X aka Twitter & Geopolitical Takes

X aka Twitter can be a cesspool of hate and anger. I may even contribute to that a little bit. The incredible amount of hate & vitriol I got as a “VC tech bro” commenting on geopolitical stuff was insane back in July. But that’s the game. Bunch of anonymous incels or troll bots urged on by the engagement algorithm that X has become. 


Having said that, I’ve gotten so much insight and inspiration from X despite the crazy on the site. You have to mine it and filter well. Folks like @vtchakarova, @SariArhoHavren, @ektrit, @MartinSkold2 & @TheMichaelEvery have been particularly insightful and helpful for developing my mindmap of the future and for understanding the present, geopolitically speaking. 


So speaking about geopolitical takes, I found two really good ones recently that I think will withstand the test of time. This is bearing in mind that we are barely past the middle of 2025 and several months into the 2nd Trump Administration where Narrative seems to have overtaken reality. And it’s been chaotic to say the least. 


Just Another Pod God has had some incredible economic and geopolitical takes. Been right more often than not. This is one he put out on July 31st. https://x.com/TMTLongShort/status/1950722758674972754:

“People are not ready for the gasoline that is being poured on the American economy over the next 6 - 12 months. 

In part this seems to be a function of investors having been conditioned to observe insane levels of fiscal deficits and assume this is just more of the same. It is not. 
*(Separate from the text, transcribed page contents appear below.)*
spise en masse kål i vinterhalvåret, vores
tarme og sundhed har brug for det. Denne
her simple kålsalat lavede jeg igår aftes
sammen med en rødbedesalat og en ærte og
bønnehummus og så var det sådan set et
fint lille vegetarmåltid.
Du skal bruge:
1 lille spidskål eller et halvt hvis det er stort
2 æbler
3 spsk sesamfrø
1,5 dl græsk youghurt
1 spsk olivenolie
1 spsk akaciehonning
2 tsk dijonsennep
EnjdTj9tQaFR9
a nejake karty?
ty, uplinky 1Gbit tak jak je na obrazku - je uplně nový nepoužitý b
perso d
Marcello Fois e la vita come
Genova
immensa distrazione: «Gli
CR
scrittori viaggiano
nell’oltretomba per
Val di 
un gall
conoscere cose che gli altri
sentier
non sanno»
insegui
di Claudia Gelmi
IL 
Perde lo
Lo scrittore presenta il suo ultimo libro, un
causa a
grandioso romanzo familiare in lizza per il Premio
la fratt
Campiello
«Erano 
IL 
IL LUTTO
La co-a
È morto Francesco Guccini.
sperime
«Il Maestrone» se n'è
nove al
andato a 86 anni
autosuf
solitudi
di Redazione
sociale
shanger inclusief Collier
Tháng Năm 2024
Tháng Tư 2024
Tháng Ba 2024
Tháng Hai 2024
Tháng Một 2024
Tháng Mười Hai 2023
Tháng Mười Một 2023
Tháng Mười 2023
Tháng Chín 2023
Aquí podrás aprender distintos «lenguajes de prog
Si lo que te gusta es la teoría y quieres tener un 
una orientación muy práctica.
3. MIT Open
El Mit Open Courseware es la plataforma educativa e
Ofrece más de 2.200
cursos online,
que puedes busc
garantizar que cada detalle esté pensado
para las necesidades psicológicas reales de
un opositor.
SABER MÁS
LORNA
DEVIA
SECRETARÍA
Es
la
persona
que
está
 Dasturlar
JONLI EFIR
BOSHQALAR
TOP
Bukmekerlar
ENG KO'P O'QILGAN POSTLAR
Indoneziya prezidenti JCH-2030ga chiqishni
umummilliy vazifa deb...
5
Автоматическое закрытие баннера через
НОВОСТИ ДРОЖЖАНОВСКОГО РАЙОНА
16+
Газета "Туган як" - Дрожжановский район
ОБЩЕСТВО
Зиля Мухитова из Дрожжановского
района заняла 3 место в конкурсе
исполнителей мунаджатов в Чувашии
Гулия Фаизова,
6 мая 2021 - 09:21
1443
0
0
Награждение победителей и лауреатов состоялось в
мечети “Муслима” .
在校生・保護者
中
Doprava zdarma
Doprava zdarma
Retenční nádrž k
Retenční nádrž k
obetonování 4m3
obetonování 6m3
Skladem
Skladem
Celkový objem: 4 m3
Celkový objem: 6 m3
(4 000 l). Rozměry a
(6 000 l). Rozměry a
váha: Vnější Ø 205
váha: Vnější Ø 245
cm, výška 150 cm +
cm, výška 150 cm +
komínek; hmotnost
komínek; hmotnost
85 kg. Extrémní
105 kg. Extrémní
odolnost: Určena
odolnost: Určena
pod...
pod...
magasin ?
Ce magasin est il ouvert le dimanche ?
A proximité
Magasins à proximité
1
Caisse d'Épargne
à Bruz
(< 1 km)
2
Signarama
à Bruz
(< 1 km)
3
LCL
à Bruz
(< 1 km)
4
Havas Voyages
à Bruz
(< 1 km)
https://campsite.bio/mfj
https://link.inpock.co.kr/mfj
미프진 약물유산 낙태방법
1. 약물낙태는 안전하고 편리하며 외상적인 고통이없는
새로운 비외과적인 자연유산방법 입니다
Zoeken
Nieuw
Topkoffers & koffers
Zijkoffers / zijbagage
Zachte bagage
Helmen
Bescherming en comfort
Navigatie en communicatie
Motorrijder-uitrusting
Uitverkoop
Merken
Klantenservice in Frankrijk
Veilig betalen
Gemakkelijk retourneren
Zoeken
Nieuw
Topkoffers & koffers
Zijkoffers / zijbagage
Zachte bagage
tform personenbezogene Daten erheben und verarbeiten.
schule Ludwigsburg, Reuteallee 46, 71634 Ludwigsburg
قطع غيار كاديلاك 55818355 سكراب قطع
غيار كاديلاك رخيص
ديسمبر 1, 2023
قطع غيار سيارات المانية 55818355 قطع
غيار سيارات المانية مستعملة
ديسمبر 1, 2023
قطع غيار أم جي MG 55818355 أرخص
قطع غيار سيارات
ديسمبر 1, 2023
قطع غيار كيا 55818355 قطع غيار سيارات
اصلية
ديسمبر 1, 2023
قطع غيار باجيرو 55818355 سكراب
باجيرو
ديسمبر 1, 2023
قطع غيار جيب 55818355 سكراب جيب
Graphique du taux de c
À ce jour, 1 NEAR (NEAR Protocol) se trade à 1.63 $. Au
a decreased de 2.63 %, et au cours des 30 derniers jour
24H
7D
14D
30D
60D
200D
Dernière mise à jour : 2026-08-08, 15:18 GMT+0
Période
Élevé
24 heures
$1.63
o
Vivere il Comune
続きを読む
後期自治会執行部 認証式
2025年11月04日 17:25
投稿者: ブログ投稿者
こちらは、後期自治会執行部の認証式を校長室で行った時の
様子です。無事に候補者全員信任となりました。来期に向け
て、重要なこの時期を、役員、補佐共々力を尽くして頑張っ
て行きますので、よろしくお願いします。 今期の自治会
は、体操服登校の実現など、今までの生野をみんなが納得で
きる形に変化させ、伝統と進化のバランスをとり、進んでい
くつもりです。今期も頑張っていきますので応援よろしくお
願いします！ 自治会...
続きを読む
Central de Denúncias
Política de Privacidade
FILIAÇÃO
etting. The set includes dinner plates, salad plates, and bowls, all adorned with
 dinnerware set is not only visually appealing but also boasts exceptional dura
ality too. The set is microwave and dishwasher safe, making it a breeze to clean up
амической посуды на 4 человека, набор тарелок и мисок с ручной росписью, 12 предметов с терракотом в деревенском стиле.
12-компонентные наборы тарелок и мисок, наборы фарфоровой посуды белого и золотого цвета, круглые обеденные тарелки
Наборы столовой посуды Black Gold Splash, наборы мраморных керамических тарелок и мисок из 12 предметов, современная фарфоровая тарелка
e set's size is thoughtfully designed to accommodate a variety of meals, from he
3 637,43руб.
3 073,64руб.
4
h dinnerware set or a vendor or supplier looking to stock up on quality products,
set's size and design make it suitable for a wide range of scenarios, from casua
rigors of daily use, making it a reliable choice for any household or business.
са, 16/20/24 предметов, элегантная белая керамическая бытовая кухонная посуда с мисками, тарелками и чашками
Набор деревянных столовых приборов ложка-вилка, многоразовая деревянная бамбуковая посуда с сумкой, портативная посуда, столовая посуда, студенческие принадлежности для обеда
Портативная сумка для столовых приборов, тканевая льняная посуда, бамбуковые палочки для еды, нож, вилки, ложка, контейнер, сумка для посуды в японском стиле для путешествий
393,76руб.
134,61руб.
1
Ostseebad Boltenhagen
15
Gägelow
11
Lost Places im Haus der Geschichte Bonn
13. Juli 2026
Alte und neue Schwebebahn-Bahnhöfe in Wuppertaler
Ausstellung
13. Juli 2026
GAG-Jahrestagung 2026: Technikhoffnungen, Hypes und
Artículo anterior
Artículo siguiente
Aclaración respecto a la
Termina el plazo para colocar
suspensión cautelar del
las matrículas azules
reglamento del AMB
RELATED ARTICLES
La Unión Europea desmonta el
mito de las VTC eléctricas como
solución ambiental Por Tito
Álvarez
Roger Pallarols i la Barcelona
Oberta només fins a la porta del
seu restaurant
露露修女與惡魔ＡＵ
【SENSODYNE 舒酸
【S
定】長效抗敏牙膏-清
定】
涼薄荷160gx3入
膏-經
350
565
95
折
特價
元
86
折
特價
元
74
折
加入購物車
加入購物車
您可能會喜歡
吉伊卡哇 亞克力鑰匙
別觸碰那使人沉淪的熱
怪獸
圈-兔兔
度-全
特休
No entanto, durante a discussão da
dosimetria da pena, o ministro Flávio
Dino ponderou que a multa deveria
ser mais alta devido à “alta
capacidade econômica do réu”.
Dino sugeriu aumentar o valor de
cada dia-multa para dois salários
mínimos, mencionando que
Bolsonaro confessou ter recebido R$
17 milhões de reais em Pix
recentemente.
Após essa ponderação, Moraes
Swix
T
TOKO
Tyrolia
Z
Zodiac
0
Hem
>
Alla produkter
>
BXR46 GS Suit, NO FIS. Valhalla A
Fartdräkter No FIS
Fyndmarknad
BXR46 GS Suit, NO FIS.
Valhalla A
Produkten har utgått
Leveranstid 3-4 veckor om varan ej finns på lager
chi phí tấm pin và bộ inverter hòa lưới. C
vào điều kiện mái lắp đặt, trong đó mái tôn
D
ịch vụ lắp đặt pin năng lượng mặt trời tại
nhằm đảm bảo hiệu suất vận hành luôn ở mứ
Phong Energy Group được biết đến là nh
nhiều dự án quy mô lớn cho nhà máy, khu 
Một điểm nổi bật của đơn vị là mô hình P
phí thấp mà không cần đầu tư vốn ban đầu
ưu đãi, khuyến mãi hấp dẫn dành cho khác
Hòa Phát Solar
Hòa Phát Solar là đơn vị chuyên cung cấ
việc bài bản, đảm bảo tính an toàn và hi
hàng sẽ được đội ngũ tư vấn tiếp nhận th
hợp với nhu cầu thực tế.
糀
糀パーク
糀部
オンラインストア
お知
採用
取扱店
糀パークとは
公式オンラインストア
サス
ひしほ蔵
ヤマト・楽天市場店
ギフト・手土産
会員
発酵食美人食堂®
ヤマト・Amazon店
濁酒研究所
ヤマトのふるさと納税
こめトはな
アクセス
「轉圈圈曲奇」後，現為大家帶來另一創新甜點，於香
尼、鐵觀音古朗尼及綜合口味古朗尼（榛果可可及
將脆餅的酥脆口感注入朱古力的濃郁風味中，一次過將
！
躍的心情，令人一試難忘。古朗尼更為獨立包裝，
There is a lot of pent up demand among CEOs who have been mired in red tape and are jonesing to take advantage of a loose regulatory regime. There is a marked difference in productivity between growing GDP via cheap migrants vs growing real-wages and disincentivizing welfare usage. 

They are generating a step-up in unmet demand via tariff walls and on-shoring that suddenly needs to be met via domestic production. There are a bunch of export markets that are suddenly accessible for the first time. Will some countries still be protectionist via non-tariff barriers? Sure. Is the admin manically focused on this? Seems that way. Greer reportedly started every meeting with a thick binder of non-tariff barriers to address. Let’s see how well they did their homework. 

Regardless you only need a fraction of untapped markets to open. And this is all before you see any productivity gains from AI. Now do I think investors aren’t properly pricing in China trade escalation? 

Yes. Absolutely. But does that mean you should be shorting US equities as a way to express this? Probably not. (Not financial advice, just a tech pod guy ruminating)”


I think people are underestimating the boom that could happen post summer. I can tell you from a Silicon Valley perspective I am expecting a massive level of economic activity whether investments or acquisitions on the tech side. Post Reindustrialize Summit I sense the same thing will happen in the so-called Rust Belt of America despite the chaos caused by the Liberation Day tariffs. 


Object Zero gives even more tactical advice.

https://x.com/Object_Zero_/status/1950537084332028052

“This is not financial advice, but… Anyone who really believes in the AI future over a 10-15 year horizon should put their money where their mouth is and make the following macro trade. Bet against human labour… 

Short consumer durables, consumer services, short retail, short healthcare and pharma, short media, short housebuilding, short food and bev, All this stuff is going to be slowly strangled by their customer base’s dying purchasing power, and will be replaced by UBI and/or public sector services. Bet on machine labour… 

Long industrials, long commodities, long energy, long commercial services, long capital goods, long commercial banks, long big tech, long heavy infrastructure. All this stuff forms a virtuous capital cycle and it’s going to bootstrap itself to unimaginable new heights. In summary short consumers and retail, long industrials and commercials. 

This will look really obvious by 2040, but it’s very difficult to see it when you’re standing in the middle of the fog and people are focused on who will win the foundational model arms race, all those theories are priced in but the macro human v machine trade isn’t.”


This completely fits my thesis for the next decade and I have positioned myself and my business for this. We will see if this plays out. Exciting times.